I go on Reddit once in a while to check in its status and if you notice, a lot of the popular subs have slightly decreased in activity but if you look at the forums, a lot of the content and activity is recycled from years ago. Reddit can probably live on recycled content for years but it will be a decline and the decline will take a long time before it becomes obvious.
Haven’t been on there since the event, though I do read some threads if they come up in a search. Not intending on returning, though I haven’t gotten rid of my old account yet
I’m surprised they didn’t mention us at all. I wonder how many people actually made the transition as a result. Surely it’s more than dozens?
A few tens of thousand of people. We can see that through the statistics of active monthly users since then. I think many just left Reddit though, but unfortunately not enough. But still, if I look at the content and comments through RedReader it feels all kinda different there. Even more reposts than before, much more bot comments than before, much less comments overall and /r/all just looks different because many previously big subs are not really there anymore, while a lot of more niche subs suddenly appear frequently. It sometimes also feels more toxic with al lthe disinfo and insults but that might just be because a lot of the moderate people left. So the lack of sane comments puts an extra highlight on the shit stains of Reddit.
Left reddit recently bc of the toxicity, massive noticeable uptick across most subs. Blatant racism, homophobia and hate in general with next to zero moderation. The ads were just cancer(without a blocker) with the sponsored “he gets us” ones being unblockable and funded by a christian hate group prominently showing up constantly. Kbin has been an alright replacement minus the server issues recently
3.58K users / day
That’s how many people use this sub per day, according to the sidebar. And I would guess it’s one of the bigger ones? So it’s more than dozens, but it’s still a blip for most social media sites. At least until the next spez inflicted fiasco happens and there’s another user surge.

Saved entries:
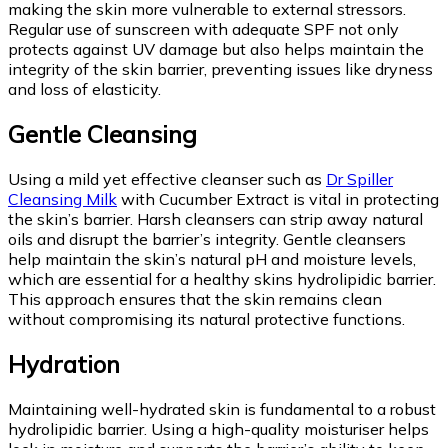
making the skin more vulnerable to external stressors.
Regular use of sunscreen with adequate SPF not only
protects against UV damage but also helps maintain the
integrity of the skin barrier, preventing issues like dryness
and loss of elasticity.
Gentle Cleansing
Using a mild yet effective cleanser such as
Dr Spiller
Cleansing Milk
with Cucumber Extract is vital in protecting
the skin’s barrier. Harsh cleansers can strip away natural
oils and disrupt the barrier’s integrity. Gentle cleansers
help maintain the skin’s natural pH and moisture levels,
which are essential for a healthy skins hydrolipidic barrier.
This approach ensures that the skin remains clean
without compromising its natural protective functions.
Hydration
Maintaining well-hydrated skin is fundamental to a robust
hydrolipidic barrier. Using a high-quality moisturiser helps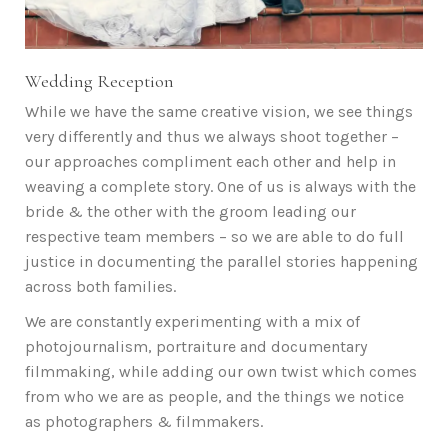
Wedding Reception
While we have the same creative vision, we see things
very differently and thus we always shoot together –
our approaches compliment each other and help in
weaving a complete story. One of us is always with the
bride & the other with the groom leading our
respective team members – so we are able to do full
justice in documenting the parallel stories happening
across both families.
We are constantly experimenting with a mix of
photojournalism, portraiture and documentary
filmmaking, while adding our own twist which comes
from who we are as people, and the things we notice
as photographers & filmmakers.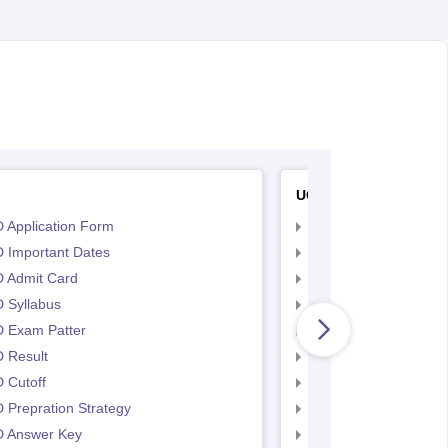
UCEED
 Application Form
UCEED Application F
 Important Dates
UCEED UEED Importa
 Admit Card
UCEED Admit Card
 Syllabus
UCEED Syllabus
 Exam Patter
UCEED Exam Patter
 Result
UCEED Result
 Cutoff
UCEED Cutoff
Prepration Strategy
UCEED Prepration
 Answer Key
UCEED Answer Key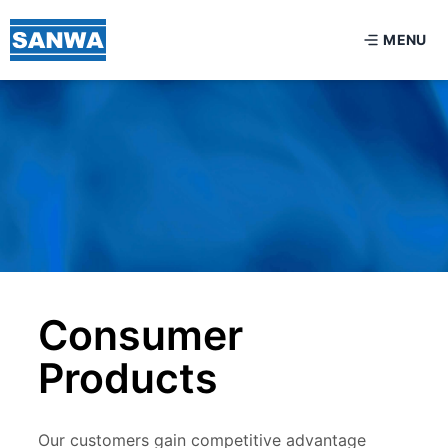
MENU
Consumer
Products
Our customers gain competitive advantage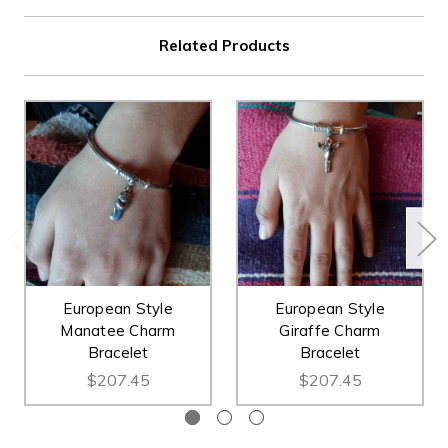
Related Products
European Style
European Style
Manatee Charm
Giraffe Charm
Bracelet
Bracelet
$207.45
$207.45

_ACTIONS TO TAKE:_
1. In the thread about leaving Reddit, reproduce the text starting with "I go on Reddit" and going on through "it becomes obvious.".
2. In the thread about leaving Reddit, how many users per day does the sidebar show for the sub?
3. Using the thread about leaving Reddit, explain why one commenter thinks Reddit may now feel more toxic.

_RESPONSES PER TASK:_
1.
I go on Reddit once in a while to check in its status and if you notice, a lot of the popular subs have slightly decreased in activity but if you look at the forums, a lot of the content and activity is recycled from years ago. Reddit can probably live on recycled content for years but it will be a decline and the decline will take a long time before it becomes obvious.

2. 3.58K users per day.

3. The commenter suggests it may be because many of the moderate people left. With fewer sane comments, the worst parts of Reddit stand out more.